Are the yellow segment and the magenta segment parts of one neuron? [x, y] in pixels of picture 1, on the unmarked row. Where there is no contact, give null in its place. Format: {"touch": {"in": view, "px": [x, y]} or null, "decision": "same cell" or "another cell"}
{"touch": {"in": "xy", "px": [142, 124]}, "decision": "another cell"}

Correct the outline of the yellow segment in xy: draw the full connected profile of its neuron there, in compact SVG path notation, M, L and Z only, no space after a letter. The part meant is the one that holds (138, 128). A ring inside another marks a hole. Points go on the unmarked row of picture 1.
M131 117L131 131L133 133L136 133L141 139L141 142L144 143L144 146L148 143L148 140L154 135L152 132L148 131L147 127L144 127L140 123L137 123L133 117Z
====
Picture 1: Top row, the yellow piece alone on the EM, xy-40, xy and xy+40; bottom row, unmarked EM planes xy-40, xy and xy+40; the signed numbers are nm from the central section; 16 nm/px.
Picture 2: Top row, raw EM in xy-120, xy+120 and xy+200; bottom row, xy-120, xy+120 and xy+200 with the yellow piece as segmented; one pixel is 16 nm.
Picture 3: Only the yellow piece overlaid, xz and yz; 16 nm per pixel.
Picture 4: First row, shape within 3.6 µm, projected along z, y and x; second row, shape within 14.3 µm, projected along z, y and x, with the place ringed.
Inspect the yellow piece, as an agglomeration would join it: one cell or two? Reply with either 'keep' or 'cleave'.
====
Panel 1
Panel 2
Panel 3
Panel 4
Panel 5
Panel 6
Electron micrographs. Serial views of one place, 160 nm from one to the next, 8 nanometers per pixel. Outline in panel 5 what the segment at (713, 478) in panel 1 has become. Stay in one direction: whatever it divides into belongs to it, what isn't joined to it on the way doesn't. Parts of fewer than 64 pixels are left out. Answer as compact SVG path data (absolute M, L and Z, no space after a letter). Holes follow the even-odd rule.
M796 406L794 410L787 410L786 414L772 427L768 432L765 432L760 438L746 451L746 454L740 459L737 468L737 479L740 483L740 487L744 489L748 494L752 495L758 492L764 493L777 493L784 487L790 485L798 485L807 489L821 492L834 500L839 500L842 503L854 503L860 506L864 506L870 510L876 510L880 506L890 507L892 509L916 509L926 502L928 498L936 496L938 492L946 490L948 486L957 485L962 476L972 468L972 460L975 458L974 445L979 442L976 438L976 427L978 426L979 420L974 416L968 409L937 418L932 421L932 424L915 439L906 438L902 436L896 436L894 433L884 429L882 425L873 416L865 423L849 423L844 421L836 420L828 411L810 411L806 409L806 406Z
====
The task >> For the lines above, output exactly those from the line containing "Picture 1: Top" through the line containing "Inspect the yellow", and skip the others.

Response for this exercise >>
Picture 1: Top row, the yellow piece alone on the EM, xy-40, xy and xy+40; bottom row, unmarked EM planes xy-40, xy and xy+40; the signed numbers are nm from the central section; 16 nm/px.
Picture 2: Top row, raw EM in xy-120, xy+120 and xy+200; bottom row, xy-120, xy+120 and xy+200 with the yellow piece as segmented; one pixel is 16 nm.
Picture 3: Only the yellow piece overlaid, xz and yz; 16 nm per pixel.
Picture 4: First row, shape within 3.6 µm, projected along z, y and x; second row, shape within 14.3 µm, projected along z, y and x, with the place ringed.
Inspect the yellow piece, as an agglomeration would join it: one cell or two? Reply with either 'keep' or 'cleave'.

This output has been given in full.